Это беспощадный приговор интеллигентской, стыдливой, но отчетливой тяги к «зову Севера», к блатной романтике. И не согласиться с Шаламовым трудно, не только потому, что он великий писатель, но и потому, что этот мир он знал, мягко говоря, не понаслышке.
Все так. И особенно актуально эти слова звучат в наши дни. Но нельзя не признать, что зло во все времена так или иначе было соблазнительным для романтизации, героизации, эстетизации. Это плохо, но это так.
Романтизировались и уголовная лихость, и своеобразный «кодекс чести». И щеголяла городская интеллигентная публика словечками, почерпнутыми из «блатной музыки» — именно так во времена моего детства называлась «феня».
И я отлично помню, как мы, интеллигентные московские мальчики, с душевным жаром горланили во дворе «Гоп-со-смыком» или «С одесского кичмана». И я, надо сказать, не особо этого стыжусь, потому что это были все же талантливые песни — яркие и нетривиальные. Они и теперь не режут мне слух, как не режут мне слух старинные каторжные песни, о которых я, помнится, написал на первом курсе курсовую работу по фольклористике.
Нынешний, «путинский» вариант зла совершенно не пригоден для романтизации. Так же, как будущее заменено прошлым, романтика тут заменена «гордостью».
А романтика? Какая романтика? Какие песни? «Хороши на Лубянке откаты»? «С “Единою Россией” свела меня судьба»? «Гулял по Донбассу Прилепин-герой», «По разным странам я брожу, и “Новичок” со мною»?
Что тут романтизировать? Мелкие подлянки? Крысиную суетливость? Подножки из-за угла? «Саечку за испуг»? Швыряние камнями из-за спины старшего брата? Стукачество, возведенное в ранг патриотической добродетели?
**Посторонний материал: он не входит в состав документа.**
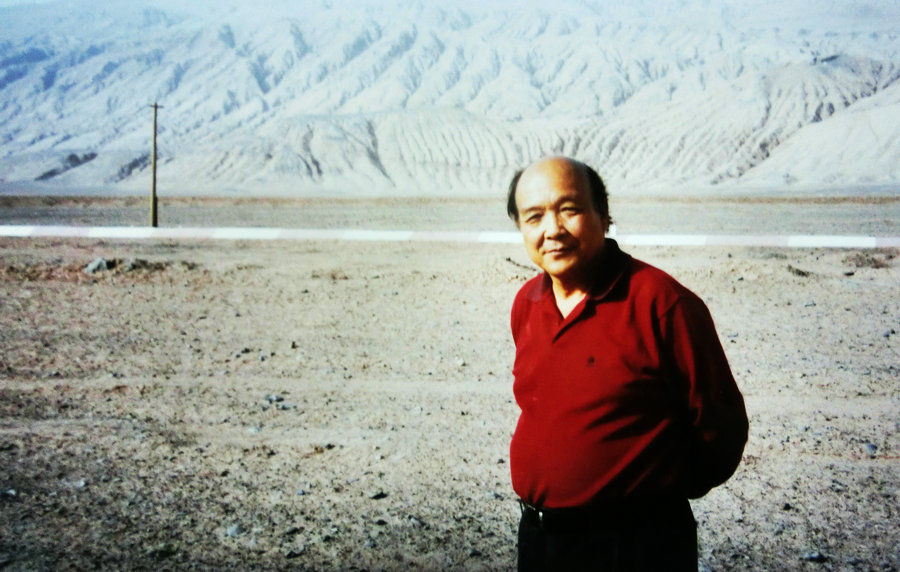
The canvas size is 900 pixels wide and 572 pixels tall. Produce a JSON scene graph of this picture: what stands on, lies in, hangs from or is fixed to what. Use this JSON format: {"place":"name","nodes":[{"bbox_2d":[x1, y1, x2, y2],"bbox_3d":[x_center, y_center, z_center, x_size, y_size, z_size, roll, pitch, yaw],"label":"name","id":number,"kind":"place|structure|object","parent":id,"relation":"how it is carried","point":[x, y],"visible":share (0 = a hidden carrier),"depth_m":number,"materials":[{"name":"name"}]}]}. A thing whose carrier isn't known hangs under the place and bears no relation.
{"place":"outdoors","nodes":[
{"label":"outdoors","id":0,"kind":"place"},
{"bbox_2d":[0,0,60,7],"label":"sky","id":1,"kind":"structure","parent":0,"point":[2,2],"materials":[{"name":"blue"}]},
{"bbox_2d":[0,194,898,235],"label":"plain","id":2,"kind":"structure","parent":0,"point":[866,216],"materials":[{"name":"grey"}]},
{"bbox_2d":[149,101,160,227],"bbox_3d":[-8.651,-3.552,31.770,0.464,3.831,0.289,0,5,3],"label":"utility pole","id":3,"kind":"object","parent":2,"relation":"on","point":[155,106],"visible":0.98,"depth_m":31.71,"materials":[{"name":"brown wood"}]},
{"bbox_2d":[0,0,899,194],"label":"mountain","id":4,"kind":"structure","parent":0,"point":[710,167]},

Несъедобное варево из сталинских усов пополам с лампадным маслом? «Православие», играющее в системе их ценностей примерно ту же роль, какую играют наколки в виде куполов на широкой груди жигана?
Залихватские и широкодушные налетчики, рисковые и раздольные, могли вызвать и вызывали в обывательском сознании некое подобие, если не сочувствия, то смутной, слегка стыдной симпатии, потому что внешними атрибутами своей лихости они отсылали к блаженному миру детского чтения — к пиратам, благородным разбойникам и прочим неуловимым мстителям.
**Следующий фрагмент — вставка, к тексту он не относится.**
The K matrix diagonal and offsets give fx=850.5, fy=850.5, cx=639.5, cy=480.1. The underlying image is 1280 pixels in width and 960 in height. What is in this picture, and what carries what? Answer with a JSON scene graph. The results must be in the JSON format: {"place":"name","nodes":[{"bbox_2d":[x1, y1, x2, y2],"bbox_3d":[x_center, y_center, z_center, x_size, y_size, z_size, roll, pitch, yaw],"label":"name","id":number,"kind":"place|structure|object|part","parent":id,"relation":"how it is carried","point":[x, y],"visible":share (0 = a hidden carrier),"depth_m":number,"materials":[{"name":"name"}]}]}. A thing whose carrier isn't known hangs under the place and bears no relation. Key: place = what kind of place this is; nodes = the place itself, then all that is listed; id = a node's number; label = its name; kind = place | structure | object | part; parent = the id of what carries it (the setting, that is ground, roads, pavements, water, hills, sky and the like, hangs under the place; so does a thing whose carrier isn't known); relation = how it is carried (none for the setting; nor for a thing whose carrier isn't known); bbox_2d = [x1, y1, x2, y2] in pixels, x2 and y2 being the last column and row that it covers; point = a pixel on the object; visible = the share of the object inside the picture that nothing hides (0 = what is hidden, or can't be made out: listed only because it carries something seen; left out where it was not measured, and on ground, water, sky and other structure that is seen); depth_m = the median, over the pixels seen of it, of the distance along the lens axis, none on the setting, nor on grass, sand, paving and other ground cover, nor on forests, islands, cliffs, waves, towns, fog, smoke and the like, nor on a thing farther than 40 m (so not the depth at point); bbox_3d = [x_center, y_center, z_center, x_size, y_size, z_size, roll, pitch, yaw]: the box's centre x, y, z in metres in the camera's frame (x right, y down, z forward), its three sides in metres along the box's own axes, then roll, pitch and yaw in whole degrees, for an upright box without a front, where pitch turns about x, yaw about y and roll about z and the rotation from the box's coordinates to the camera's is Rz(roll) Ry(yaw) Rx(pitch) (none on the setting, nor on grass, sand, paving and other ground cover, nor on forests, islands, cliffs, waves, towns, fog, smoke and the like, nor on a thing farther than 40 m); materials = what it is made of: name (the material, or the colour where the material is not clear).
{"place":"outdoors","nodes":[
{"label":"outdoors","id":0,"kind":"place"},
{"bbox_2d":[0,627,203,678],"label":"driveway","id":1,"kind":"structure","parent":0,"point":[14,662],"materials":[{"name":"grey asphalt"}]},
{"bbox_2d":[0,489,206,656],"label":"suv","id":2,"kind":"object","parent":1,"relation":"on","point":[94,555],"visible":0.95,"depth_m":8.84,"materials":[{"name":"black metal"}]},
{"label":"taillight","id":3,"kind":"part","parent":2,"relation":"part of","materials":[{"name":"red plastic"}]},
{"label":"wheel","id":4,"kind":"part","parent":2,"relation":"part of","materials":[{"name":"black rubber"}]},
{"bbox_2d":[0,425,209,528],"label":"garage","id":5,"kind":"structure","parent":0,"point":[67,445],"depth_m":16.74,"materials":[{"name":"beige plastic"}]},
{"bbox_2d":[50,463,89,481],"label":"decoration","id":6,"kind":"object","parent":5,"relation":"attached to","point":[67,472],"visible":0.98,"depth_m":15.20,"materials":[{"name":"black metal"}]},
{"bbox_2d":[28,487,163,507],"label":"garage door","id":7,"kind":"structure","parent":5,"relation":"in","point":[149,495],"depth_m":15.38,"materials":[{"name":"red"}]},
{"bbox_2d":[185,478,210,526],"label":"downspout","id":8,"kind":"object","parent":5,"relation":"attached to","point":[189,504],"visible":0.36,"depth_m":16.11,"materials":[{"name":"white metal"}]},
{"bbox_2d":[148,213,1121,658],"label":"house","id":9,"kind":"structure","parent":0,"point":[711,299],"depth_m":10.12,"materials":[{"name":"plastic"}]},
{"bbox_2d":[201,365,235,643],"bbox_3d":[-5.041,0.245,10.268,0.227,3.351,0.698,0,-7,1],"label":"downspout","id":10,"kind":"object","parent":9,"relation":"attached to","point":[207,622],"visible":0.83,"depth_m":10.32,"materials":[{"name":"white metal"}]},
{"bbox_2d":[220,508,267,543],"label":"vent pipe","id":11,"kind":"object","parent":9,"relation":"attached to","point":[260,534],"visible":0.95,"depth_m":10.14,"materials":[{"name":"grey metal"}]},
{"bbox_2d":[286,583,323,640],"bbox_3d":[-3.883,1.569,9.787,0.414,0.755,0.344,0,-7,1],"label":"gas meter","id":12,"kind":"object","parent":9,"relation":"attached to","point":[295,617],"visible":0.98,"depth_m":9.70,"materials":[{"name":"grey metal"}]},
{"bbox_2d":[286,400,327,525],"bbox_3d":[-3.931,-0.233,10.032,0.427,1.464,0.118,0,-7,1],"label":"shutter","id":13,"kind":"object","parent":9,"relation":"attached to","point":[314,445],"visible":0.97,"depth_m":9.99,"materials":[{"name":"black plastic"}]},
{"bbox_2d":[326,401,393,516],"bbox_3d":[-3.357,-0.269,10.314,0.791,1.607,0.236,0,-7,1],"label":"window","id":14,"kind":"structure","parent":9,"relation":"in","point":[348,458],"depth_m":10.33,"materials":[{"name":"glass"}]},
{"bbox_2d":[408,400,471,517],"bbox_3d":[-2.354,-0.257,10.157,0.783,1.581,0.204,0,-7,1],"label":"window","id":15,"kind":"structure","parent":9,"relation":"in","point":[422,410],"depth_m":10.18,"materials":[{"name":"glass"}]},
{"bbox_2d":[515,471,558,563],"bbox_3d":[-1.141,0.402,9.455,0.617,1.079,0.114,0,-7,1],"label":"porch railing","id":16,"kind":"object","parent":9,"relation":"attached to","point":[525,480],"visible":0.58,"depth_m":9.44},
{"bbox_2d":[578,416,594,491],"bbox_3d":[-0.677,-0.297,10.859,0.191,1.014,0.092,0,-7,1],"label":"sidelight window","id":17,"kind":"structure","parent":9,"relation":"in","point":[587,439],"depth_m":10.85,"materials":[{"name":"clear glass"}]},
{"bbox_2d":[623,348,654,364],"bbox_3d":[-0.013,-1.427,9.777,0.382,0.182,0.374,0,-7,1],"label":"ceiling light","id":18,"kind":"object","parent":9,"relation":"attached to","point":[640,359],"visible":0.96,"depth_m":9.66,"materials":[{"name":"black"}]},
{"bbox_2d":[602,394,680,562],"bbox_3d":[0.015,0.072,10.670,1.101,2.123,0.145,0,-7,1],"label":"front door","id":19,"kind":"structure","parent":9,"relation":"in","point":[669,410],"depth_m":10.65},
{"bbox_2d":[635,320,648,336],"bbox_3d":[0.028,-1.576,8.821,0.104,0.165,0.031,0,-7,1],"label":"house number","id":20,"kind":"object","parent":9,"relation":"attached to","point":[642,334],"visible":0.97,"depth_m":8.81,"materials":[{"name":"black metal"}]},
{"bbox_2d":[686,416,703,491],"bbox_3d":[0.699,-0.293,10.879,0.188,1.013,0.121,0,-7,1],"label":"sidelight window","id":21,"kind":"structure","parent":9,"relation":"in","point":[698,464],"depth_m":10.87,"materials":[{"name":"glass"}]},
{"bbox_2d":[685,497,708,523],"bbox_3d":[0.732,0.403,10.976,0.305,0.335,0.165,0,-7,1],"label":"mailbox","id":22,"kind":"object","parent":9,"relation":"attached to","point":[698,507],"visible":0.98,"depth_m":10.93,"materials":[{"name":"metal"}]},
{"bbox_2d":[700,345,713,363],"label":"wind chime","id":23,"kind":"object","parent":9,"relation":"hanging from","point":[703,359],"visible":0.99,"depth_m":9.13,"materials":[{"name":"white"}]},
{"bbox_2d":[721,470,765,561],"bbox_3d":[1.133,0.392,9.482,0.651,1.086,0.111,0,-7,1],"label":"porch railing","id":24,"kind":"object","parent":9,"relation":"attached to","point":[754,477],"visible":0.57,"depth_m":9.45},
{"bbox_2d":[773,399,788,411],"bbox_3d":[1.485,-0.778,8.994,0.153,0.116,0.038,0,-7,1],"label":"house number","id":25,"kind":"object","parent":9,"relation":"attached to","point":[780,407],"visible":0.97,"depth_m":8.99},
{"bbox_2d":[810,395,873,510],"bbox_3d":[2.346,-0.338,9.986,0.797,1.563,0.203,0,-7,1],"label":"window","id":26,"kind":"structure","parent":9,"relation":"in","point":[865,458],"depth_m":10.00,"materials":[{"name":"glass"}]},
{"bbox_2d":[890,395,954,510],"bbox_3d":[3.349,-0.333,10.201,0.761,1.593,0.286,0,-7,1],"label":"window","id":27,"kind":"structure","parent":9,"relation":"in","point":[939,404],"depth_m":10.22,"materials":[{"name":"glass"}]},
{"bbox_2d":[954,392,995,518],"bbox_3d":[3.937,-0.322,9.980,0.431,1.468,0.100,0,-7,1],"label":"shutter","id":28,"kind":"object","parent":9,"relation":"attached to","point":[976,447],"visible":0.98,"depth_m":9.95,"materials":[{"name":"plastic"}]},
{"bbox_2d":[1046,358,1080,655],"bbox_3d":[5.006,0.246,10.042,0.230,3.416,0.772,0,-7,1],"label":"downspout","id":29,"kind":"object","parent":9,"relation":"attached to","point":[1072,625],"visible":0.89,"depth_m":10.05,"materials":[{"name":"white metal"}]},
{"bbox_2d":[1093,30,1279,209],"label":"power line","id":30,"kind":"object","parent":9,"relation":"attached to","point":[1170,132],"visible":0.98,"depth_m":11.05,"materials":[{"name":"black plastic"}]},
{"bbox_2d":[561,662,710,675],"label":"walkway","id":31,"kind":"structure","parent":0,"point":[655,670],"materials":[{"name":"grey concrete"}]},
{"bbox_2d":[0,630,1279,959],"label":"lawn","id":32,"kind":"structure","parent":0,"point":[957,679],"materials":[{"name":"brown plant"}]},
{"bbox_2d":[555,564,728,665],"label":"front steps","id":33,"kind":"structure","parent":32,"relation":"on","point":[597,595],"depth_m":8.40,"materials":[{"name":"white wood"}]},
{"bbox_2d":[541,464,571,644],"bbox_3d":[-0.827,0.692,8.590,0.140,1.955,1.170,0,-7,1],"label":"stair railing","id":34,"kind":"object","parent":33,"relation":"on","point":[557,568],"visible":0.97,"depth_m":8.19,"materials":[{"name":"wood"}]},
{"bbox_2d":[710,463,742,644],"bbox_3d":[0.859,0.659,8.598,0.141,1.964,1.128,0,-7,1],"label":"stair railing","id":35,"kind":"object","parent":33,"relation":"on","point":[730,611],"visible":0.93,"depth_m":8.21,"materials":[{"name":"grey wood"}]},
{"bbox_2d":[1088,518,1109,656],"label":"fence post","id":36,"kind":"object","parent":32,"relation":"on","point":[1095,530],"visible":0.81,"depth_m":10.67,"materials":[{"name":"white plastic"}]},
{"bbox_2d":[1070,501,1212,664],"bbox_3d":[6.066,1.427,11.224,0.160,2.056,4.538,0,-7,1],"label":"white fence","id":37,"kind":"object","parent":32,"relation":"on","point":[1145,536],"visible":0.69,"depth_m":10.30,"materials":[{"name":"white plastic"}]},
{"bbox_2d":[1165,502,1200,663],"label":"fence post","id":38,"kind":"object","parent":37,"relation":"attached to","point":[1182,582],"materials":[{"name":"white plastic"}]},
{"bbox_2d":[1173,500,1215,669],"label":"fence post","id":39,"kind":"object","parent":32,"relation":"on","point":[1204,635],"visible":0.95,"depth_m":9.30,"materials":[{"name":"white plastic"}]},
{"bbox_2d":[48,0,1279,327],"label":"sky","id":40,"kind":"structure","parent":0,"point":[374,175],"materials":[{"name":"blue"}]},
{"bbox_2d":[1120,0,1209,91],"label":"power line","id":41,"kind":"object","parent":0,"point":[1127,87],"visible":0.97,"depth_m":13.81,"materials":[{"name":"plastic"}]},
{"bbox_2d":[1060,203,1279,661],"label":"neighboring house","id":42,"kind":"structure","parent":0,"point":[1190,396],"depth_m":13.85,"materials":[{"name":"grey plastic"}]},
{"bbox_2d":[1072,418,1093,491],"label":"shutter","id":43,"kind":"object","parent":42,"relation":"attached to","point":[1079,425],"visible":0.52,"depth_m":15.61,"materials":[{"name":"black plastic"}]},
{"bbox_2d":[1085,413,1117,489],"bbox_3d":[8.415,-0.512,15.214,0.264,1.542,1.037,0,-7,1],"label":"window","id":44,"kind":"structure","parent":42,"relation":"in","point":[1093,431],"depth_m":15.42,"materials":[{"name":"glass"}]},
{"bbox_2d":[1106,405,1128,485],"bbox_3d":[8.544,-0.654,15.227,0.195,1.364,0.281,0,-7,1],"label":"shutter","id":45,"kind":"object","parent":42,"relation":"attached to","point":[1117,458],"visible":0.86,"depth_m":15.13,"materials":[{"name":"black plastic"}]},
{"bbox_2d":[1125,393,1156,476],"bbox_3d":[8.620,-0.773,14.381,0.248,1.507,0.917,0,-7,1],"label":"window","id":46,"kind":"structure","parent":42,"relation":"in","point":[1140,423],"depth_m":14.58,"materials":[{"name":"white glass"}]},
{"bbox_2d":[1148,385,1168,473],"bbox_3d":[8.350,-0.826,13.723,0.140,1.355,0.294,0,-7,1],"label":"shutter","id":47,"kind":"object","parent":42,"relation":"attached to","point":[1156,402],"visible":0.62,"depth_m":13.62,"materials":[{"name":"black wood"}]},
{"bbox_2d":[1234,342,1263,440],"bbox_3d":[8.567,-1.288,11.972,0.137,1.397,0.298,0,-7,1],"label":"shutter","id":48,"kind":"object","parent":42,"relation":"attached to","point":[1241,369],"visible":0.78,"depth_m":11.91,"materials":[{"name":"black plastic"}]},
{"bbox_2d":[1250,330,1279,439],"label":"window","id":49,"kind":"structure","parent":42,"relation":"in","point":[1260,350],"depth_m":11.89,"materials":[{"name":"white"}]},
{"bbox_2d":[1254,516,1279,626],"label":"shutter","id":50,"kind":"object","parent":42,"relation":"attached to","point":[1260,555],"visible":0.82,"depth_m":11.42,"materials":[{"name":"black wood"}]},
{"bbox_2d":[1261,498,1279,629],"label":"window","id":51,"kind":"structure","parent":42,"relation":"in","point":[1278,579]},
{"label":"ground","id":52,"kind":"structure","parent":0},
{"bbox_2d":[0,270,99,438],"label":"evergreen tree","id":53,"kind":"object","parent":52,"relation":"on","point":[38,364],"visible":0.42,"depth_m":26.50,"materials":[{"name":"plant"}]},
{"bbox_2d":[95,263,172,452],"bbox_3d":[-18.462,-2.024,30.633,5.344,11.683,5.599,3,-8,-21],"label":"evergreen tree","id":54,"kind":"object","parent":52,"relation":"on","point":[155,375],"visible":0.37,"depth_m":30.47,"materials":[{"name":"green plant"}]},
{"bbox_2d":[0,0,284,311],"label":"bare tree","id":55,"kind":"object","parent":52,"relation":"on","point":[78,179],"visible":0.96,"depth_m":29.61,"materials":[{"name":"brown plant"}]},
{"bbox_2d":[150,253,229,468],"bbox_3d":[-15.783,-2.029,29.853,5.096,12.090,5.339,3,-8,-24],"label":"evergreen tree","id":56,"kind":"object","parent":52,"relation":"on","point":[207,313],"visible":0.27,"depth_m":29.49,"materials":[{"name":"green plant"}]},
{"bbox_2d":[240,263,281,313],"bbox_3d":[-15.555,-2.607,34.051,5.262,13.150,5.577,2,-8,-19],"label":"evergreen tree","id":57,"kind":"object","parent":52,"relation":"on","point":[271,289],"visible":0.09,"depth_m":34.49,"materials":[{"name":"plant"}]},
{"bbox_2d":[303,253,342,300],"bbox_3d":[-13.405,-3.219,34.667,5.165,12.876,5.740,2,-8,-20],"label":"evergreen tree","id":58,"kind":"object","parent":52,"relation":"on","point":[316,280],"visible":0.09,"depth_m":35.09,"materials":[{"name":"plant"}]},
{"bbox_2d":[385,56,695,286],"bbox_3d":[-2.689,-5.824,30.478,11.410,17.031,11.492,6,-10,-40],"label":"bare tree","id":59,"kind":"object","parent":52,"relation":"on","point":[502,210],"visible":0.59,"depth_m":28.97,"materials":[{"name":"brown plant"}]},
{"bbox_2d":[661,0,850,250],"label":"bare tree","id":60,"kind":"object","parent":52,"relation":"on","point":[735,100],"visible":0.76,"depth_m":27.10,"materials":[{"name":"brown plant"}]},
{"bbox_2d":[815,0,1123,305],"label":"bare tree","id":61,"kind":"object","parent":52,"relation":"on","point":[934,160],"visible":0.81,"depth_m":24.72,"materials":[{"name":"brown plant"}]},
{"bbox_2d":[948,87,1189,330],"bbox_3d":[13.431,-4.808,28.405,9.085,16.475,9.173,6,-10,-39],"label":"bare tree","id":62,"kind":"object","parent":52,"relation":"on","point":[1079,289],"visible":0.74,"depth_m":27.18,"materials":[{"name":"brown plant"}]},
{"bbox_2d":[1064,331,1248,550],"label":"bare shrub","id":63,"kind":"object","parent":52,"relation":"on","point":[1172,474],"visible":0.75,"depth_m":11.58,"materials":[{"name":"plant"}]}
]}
Бравые налетчики, тончайшие виртуозы карманной тяги и даже бесшабашные и изобретательные плуты, живущие за счет чужой глупости, — это одно.
А вот отпетая шпана, отжимающая двадцать копеек у малолетки, — это совсем другое. И до романтики ли тут?
Какая романтика? Вы о чем? Один лишь забубенный дворовый фальшак. Одни лишь сявки, натужно косящие под «честных воров». Только лишь приблатненно-пригламуренная хрипотца «шансона» из грохочущих иномарок с иконками на торпеде и с полосатыми ленточками на антенне.
Романтическую и даже трагическую фигуру можно при сильном желании рассмотреть и в людоеде. Можно найти ее и в воре. Но только не в том людоеде, который питается трупами, и не в том воре, который тырит мелочь из чужих карманов в прихожей.
Нет, друзья, не хватает нам романтики, что и говорить. Я бы даже сказал так: только романтики нам тут не хватало.